Problem set =
1 - Decide whether each statement agrees with the ConvergEx acquisitions article. Answer yes or no and quote the words from the article that settle it. (a) ConvergEx agreed to buy Cogent Consulting on Nov. 9. (b) NorthPoint Trading Partners gives ConvergEx a new business line. (c) ConvergEx has three core businesses.
2 - Pick up the ConvergEx acquisitions article after its final sentence and keep writing.

Source text =
----------------
The close on Monday of ConvergEx’s purchase of NYFIX U.S. Transaction Services highlights a flurry of acquisitions for the agency brokerage and technology firm.
After two years of silence on the acquisition front, ConvergEx bought a handful of businesses over a 46-day span this past autumn in an effort to bring in new clients.
ConvergEx on Oct. 8 agreed to buy Cogent Consulting, a commission management business; on Nov. 9 agreed to buy NYFIX’s U.S. Transaction Services, which include Millennium, a dark pool that caters to the sellside; and on Nov. 23 agreed to buy NorthPoint Trading Partners, a boutique prime brokerage. While the first two acquisitions expand existing ConvergEx product offerings, NorthPoint adds a new business line altogether.
All three introduce new technology, something on which the firm is particularly focused, said Joseph Velli, the chairman and chief executive of ConvergEx Group. The firm has two core businesses: investment technology services and execution solutions. And the three acquisitions fit ConvergEx’s goal to build out its technology offering, Velli added.
----------------
Supplied entries =
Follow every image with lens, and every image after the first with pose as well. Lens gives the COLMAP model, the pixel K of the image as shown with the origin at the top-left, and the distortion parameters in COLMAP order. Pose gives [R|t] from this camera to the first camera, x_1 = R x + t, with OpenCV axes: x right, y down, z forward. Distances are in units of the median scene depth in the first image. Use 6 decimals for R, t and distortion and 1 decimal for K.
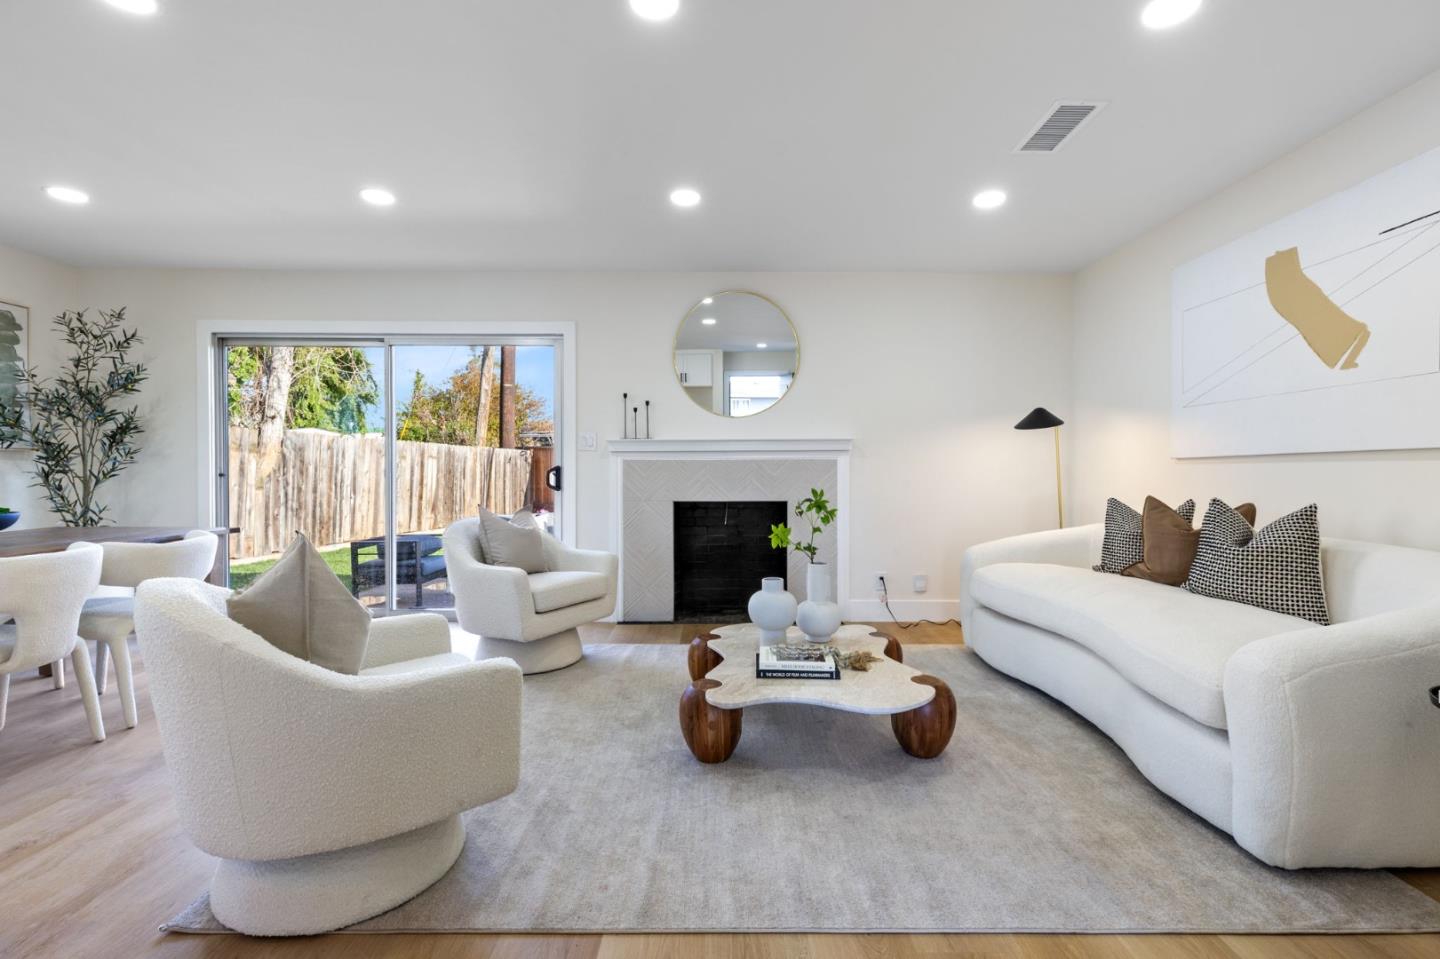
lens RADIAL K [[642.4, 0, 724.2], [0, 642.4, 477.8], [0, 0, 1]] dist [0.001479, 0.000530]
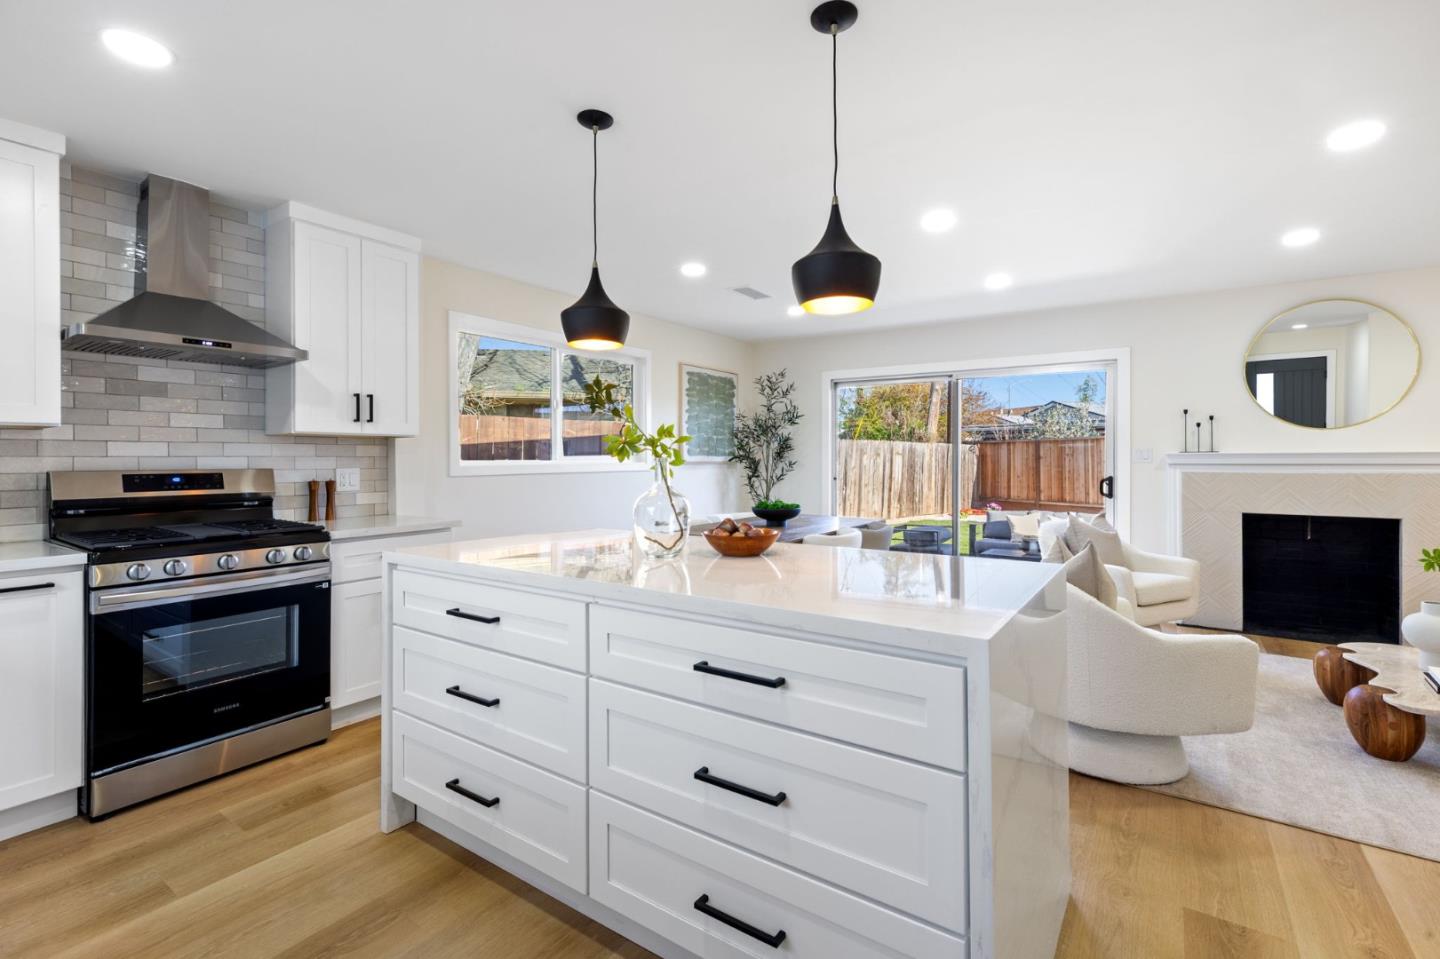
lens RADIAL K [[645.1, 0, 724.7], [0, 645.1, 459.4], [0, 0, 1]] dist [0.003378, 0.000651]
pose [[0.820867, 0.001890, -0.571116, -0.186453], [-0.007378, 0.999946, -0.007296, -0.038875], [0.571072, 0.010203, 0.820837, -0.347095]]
----------------
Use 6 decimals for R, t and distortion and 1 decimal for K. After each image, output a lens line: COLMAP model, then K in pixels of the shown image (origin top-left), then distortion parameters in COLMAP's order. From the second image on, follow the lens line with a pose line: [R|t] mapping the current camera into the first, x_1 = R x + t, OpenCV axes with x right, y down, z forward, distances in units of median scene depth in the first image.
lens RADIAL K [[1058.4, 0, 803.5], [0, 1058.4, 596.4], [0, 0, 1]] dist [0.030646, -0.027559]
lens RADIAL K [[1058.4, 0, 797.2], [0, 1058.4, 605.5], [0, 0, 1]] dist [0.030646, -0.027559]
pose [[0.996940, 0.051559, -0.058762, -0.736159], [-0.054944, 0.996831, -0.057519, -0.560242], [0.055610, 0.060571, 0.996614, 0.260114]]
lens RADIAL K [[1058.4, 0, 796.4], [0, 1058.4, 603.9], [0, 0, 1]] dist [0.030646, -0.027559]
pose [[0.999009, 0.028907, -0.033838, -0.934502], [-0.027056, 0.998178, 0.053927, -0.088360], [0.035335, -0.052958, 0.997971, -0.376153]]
----------------
Answers provided =
1 -
(a) No: "ConvergEx on Oct. 8 agreed to buy Cogent Consulting"
(b) Yes: "NorthPoint adds a new business line altogether."
(c) No: "The firm has two core businesses: investment technology services and execution solutions."

2 -
"We’re pretty excited," he said. "All three help to expand our business model, especially by bringing in new technology. And both of our businesses are very reliant on technology."
ConvergEx’s last acquisition occurred in July 2007. It bought LiquidPoint, a provider of execution management technology and brokerage services for listed options, which is run by Tony Saliba.
ConvergEx plans to incorporate the staffs of all three firms; there are no redundancies, Velli said. The firm purchased Millennium for $5 million in cash. Cogent and NorthPoint were purchased for cash and stock. ConvergEx would not disclose the price tag for either one.
On the commission management front, the Cogent purchase lets ConvergEx add products to fill out its offering. These products include technology for the broker vote, the allocation and reporting of the commission spend and for payments.
ConvergEx can now access Cogent’s "hundreds" of broker participants. And ConvergEx can also cross-sell into Cogent’s client base of large money managers, said John Meserve, chief executive of Westminster Research Associates, a member of BNY ConvergEx Group.
The NYFIX purchase, through the Millennium ATS component, opens ConvergEx up to sellside liquidity. And it taps a customer segment Velli said ConvergEx is keen to develop.
Millennium is the firm’s third in-house dark pool. It operates independently alongside ConvergEx’s streaming ATS for institutions, VortEx, and its dark block-trading platform, ConvergEx Cross.
One competitor in the ATS space said he didn’t know of ConvergEx’s plans for the acquisition. But he thinks ConvergEx would benefit if it lets Millennium and VortEx connect to one another. "When your customers come in," he said, "the more liquidity you have the better chance you’re going to have to get a match before you have to send [the order] away."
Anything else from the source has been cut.